Sebastian turned to her with a look of pure condescension. He did not respond to her question.

“I’ve flipped through them myself, out of curiosity,” he said. “The photos especially are more gruesome than I’d have thought.”

There was something about Sebastian that made Harold uneasy. Something about his casual intensity. His ever-tilted head. Sebastian conveyed the impression that your number was already up and he was just waiting for the right moment to let you know.

“The most interesting bit here,” continued Sebastian, “is in the supplemental section of the detective’s report. It concerns the DNA test of the blood on the walls.”

“Oh?” said Harold as he looked for the page. “The blood in the word ‘elementary’? Do they know whose it was?”

“They do. It was Alex Cale’s.”

Harold stopped flipping through the documents, and looked up at Sebastian.

“Damn,” he said. “In the story the blood came from the killer, not the victim.”

“There are a whole bunch of departures from the story, though,” interjected Sarah. “In A Study in Scarlet, the victim is poisoned, not strangled.”

Harold turned to Sarah, surprised that she was already so familiar with Conan Doyle’s work.

“Jesus,” she said in response to his look, “you’ve been talking about the stories nonstop for the past three days-you can’t blame me for wanting to read more of them myself. I read a bit online while we were in the café.”

“Did the coroner find any poison in Cale’s blood?” Harold asked the room.

“No,” said Sebastian. “Alex Cale was strangled to death, no doubt about it.”

“What about his nose?” Harold asked strangely.

“His nose?” said Sebastian.

“Hisnose?” said Sarah.

“The blood,” said Harold. “Was it from Cale’s nose?”

“Harold,” said Sebastian, “I’m not a doctor, but I don’t think they can tell you where in the body a person’s blood came from. They can only tell you that it’s someone’s blood.”

“No, no, the coroner’s report…” Harold trailed off, thinking rapidly as he tore through the pages in front of him. He slowed down as he found what he was looking for, trying to read the illegible scribbles of the coroner’s handwriting. The photocopy itself was blurry, making the report even more difficult to read than it would otherwise be. “Can either of you tell what this says?”

Sarah leaned in close and ran her fingers down the page. She squinted. Harold could smell the hotel shampoo on her hair as a strand fell across the coroner’s report. She flicked it back behind her ear with a swipe of her hand.

“Hemorrhage?” she said. “Something about a hemorrhage?”

“In the nasal cavity. A blood clot in…” Harold again let his sentence collapse halfway through.

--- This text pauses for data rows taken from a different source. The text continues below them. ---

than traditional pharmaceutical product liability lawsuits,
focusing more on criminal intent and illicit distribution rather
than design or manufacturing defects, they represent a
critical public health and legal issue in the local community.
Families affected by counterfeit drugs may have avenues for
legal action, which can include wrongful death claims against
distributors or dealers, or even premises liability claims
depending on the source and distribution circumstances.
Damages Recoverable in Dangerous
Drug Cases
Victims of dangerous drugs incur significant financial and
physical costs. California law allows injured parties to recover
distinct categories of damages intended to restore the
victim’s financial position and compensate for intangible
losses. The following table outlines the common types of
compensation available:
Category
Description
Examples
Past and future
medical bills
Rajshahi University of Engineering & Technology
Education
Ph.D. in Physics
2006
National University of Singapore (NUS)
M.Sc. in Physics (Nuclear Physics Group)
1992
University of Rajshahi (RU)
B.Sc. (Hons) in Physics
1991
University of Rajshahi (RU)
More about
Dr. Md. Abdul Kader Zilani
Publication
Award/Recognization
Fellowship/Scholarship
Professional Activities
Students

“I haven’t the slightest idea what you’re trying to communicate, Harold,” said Sebastian. “So Alex had a blood clot in his nasal cavity? He might easily have smashed up his nose fighting with his killer.”

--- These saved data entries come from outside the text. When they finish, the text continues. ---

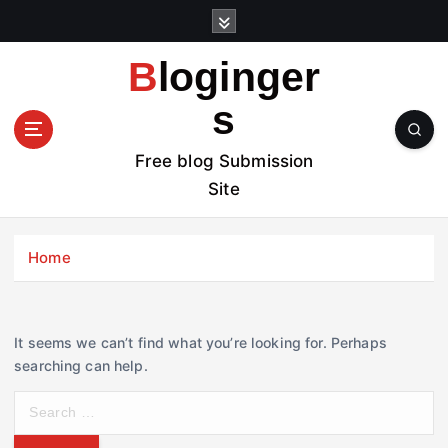
S
k
i
Bloginger
p
t
s
o
c
Free blog Submission
o
Site
n
t
e
Home
n
t
It seems we can’t find what you’re looking for. Perhaps
searching can help.
S
e
a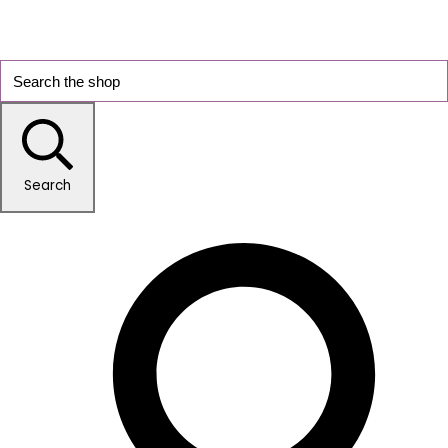
Search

“No. His face wasn’t bruised when we found him. His nose wasn’t broken. It was more deliberate than that. In A Study in Scarlet, the message from the killer, written in blood on the walls-the blood came from the killer’s nose. He’d gotten a nosebleed while he argued with the victim.”

“So here,” said Sarah, “the killer used Alex’s blood instead of his own. He made an incision inside Alex’s nose, or something along those lines, after he killed him. He was probably worried about DNA evidence. Didn’t want to make it too easy for you.”

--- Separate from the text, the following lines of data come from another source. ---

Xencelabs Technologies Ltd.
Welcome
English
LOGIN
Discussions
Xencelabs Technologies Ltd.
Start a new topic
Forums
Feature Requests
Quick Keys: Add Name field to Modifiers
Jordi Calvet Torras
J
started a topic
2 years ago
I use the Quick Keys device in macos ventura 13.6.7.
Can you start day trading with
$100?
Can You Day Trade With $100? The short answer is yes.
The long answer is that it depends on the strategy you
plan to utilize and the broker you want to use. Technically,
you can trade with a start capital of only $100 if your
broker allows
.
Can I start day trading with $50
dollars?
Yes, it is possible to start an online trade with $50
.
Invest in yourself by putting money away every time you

“It’s strange,” said Harold. “He’s not re-creating the story exactly. He’s using bits and pieces of it. Is he trying to tell us something, with what he’s including? Or is he…” Harold again let his sentence collapse midway through. He exhaled the rest of the air in his lungs through pursed lips.

“Or what?” asked Sebastian.

“Or,” finished Harold, “what if the killer didn’t actually know the story very well? What if he didn’t know it by heart? He killed Cale in haste. He wasn’t planning it. They had a fight. Some sort of argument. Had to be about the diary. Then he tried to cover his tracks by making it look like a Sherlockian did it. Dressing the murder up with these Sherlockian clues. He half remembered the beginning of A Study in Scarlet, but he got it wrong.”

Sarah looked confused.

“So now you think it wasn’t a Sherlockian who did it?”

“I’m suggesting the possibility,” said Harold as he fixed his gaze dead on Sebastian, “that the murderer might have been someone familiar with the Sherlockians and yet not of them.”